Greece overall offers a highly–educated labor force. Nevertheless, because of the crisis, there are 300,000 to 400,000 Greeks who have already left the country and are now working abroad. This brain drain phenomenon is largely driven by the crisis. All the Greeks from my generation left the country, but came back. Now, not only do people study abroad but they are not incentivized to come back. Most of the graduates from Greek universities, whether they are doctors, engineers or simply someone who wants a stable life and good prospects for employment, are going abroad. This deprives Greek companies from the best minds to run their businesses. Hopefully, once we move out of the crisis, this trend will be reversed and people will come back and establish companies here. You cannot find a specialized engineer in Greece even if you pay them well. Unemployment in Greece is around 23.5 percent. This implies that local people are not really performing to their capacity, education or potential. More than half of the employment contracts are short-term contracts. There are a lot of inefficiencies in the labor market because of the dire situation of the economy.
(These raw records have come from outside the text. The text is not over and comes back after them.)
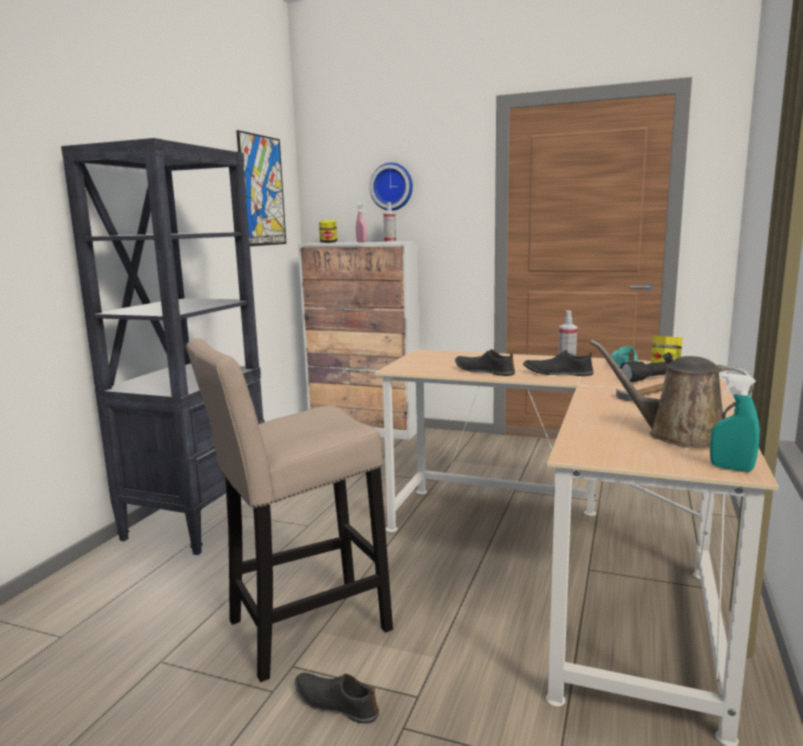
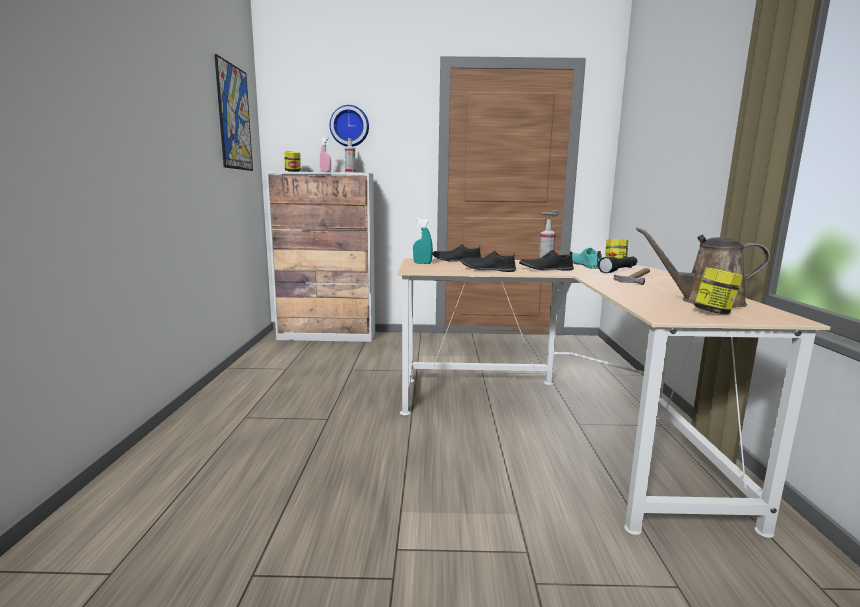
camera: 20 degrees left, 0 degrees up
(199, 520) = (212, 427): black bookcase -> none
(300, 629) = (381, 512): beige stool -> none
(336, 703) = (460, 575): black shoe -> black shoe (456, 261)
(654, 452) = (713, 312): none -> jar
(731, 468) = (781, 318): turquoise spray bottle -> turquoise spray bottle (422, 263)

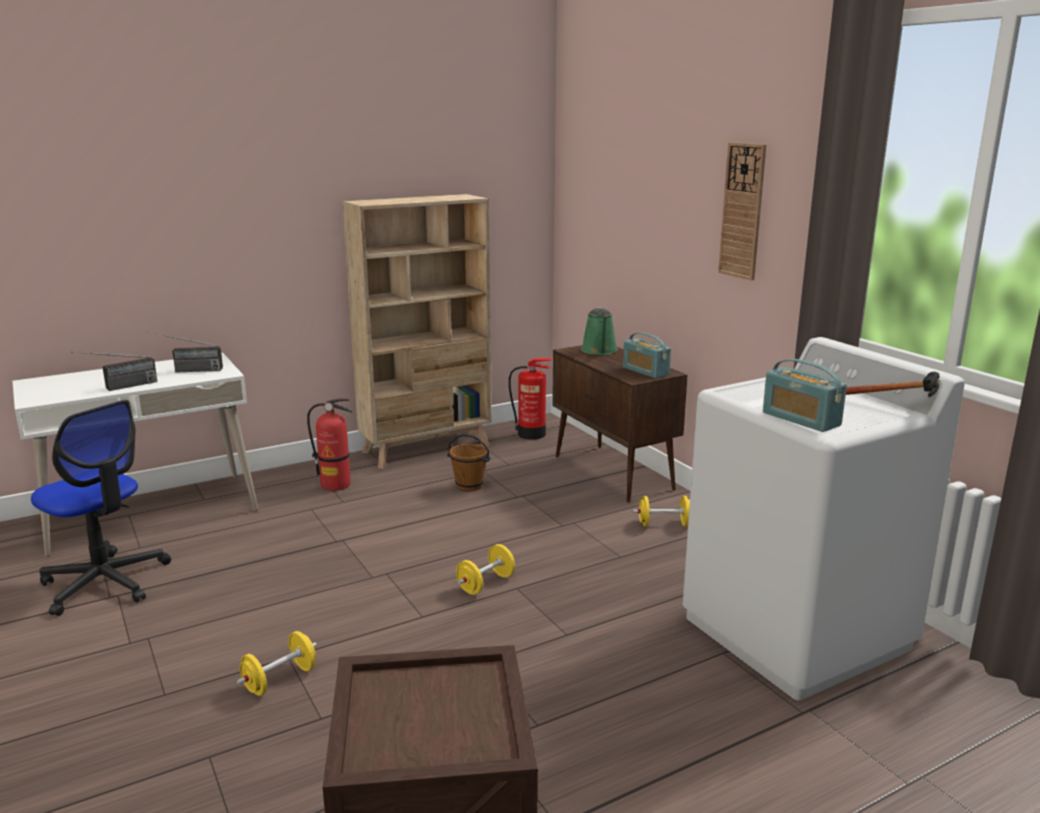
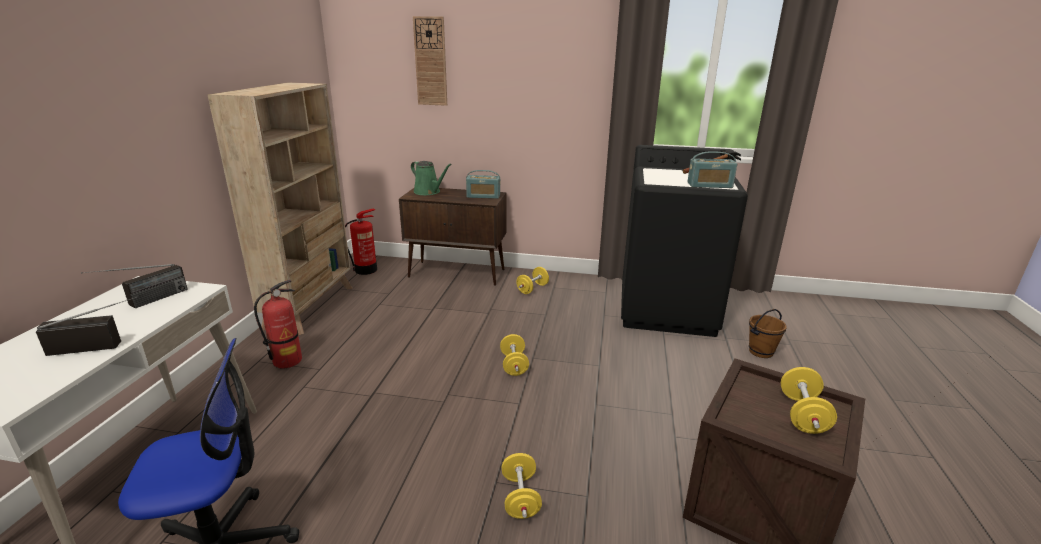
camera: 50 degrees left, 5 degrees up
(119, 388) = (104, 345): radio -> radio turned 105 degrees counterclockwise
(442, 729) = (802, 415): none -> yellow dumbbell
(469, 486) = (390, 317): brown bucket -> brown bucket (761, 352)
(742, 211) = (543, 77): wall clock -> wall clock (430, 62)
(797, 633) = (667, 310): white washing machine -> black washing machine

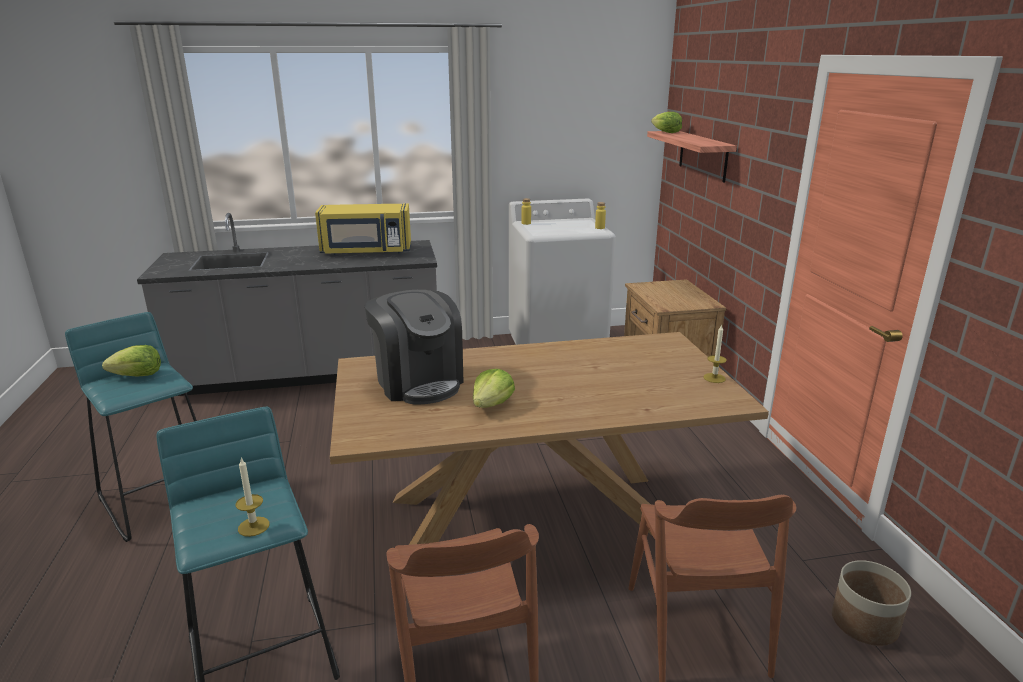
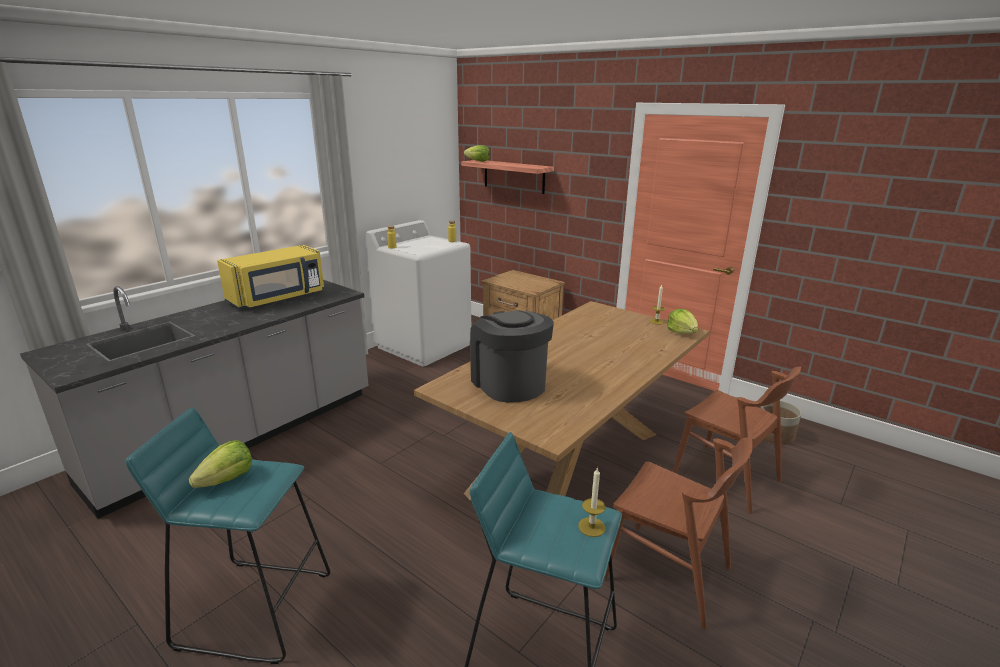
camera: 40 degrees left, 0 degrees up
(418, 382) = (509, 383): coffee machine -> coffee machine turned 135 degrees counterclockwise
(492, 404) = (582, 379): lettuce -> lettuce (682, 332)

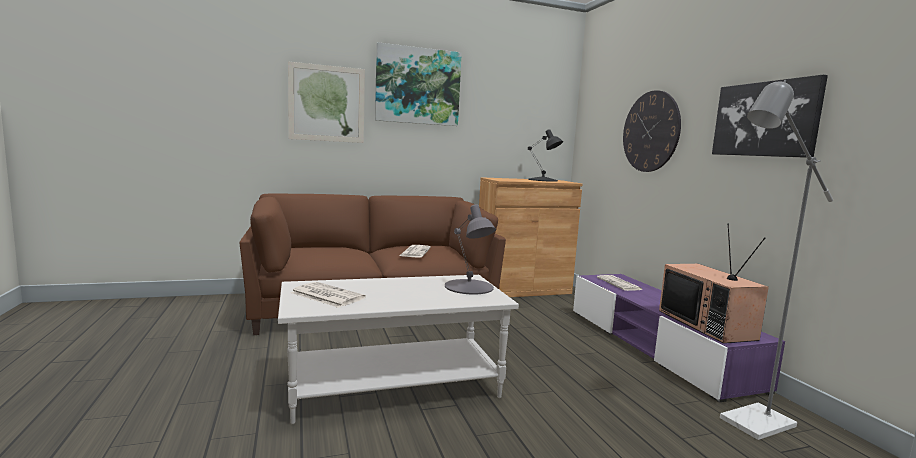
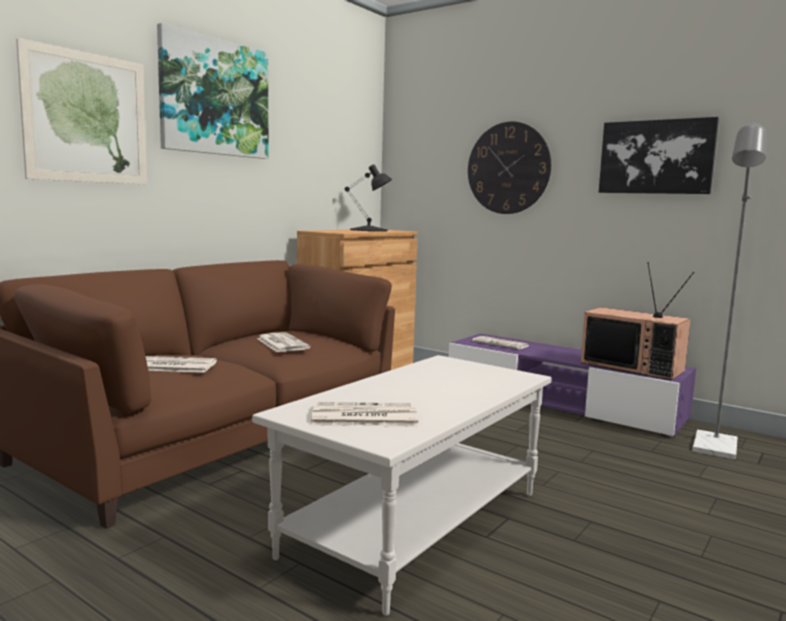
camera: 35 degrees left, 0 degrees up
(327, 253) = (171, 366): none -> newspaper
(469, 287) = (469, 370): grey table lamp -> none

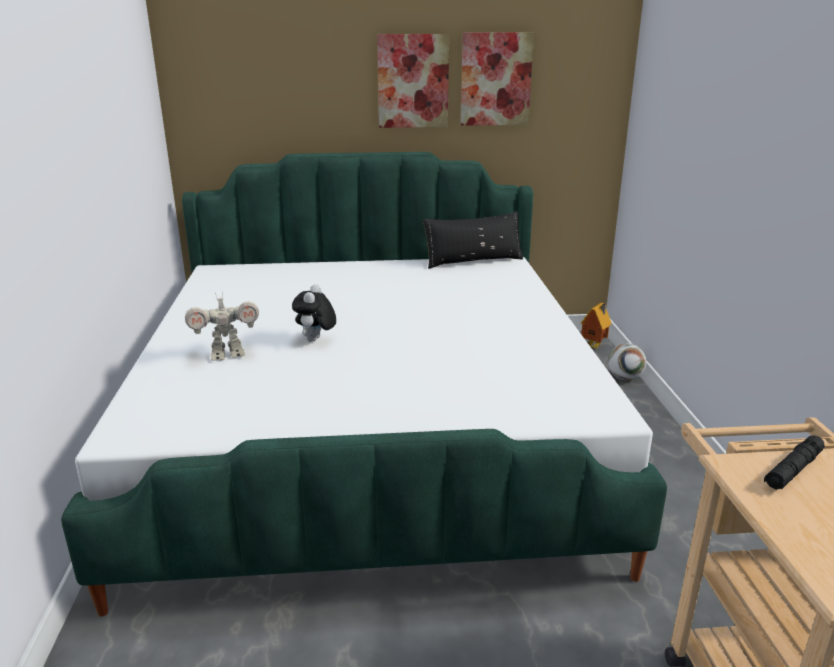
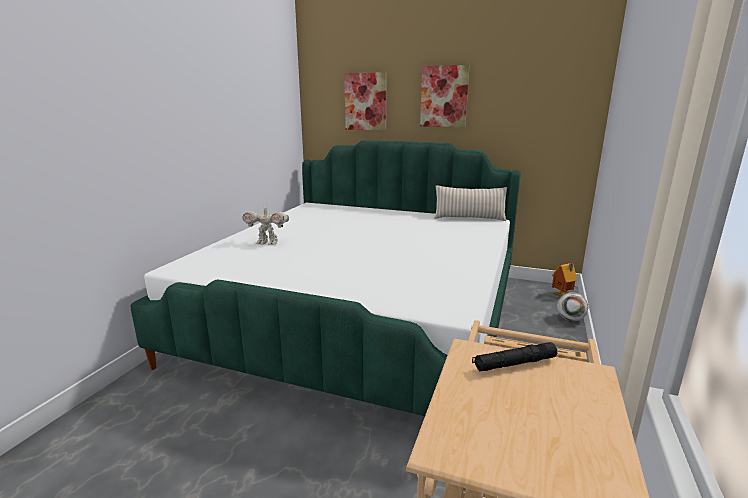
camera: 25 degrees right, 5 degrees down
(316, 340) = (322, 244): plush toy -> none
(473, 261) = (469, 218): black pillow -> beige pillow
(495, 79) = (501, 95): picture -> picture (365, 102)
In today’s economic reality, the only thing certain in Greece is uncertainty. How would you advise going about setting economic measures in the short-, medium-, and long-term, given the uncertain parameters?

We want adjustment to continue, but we would like to move at a greater speed because delays on program and reform implementation are commonplace. However, I think that the country overall is going in the right direction. The economic policies being pursued are right for the country at this stage and Greece is indeed on the road to a healthy recovery.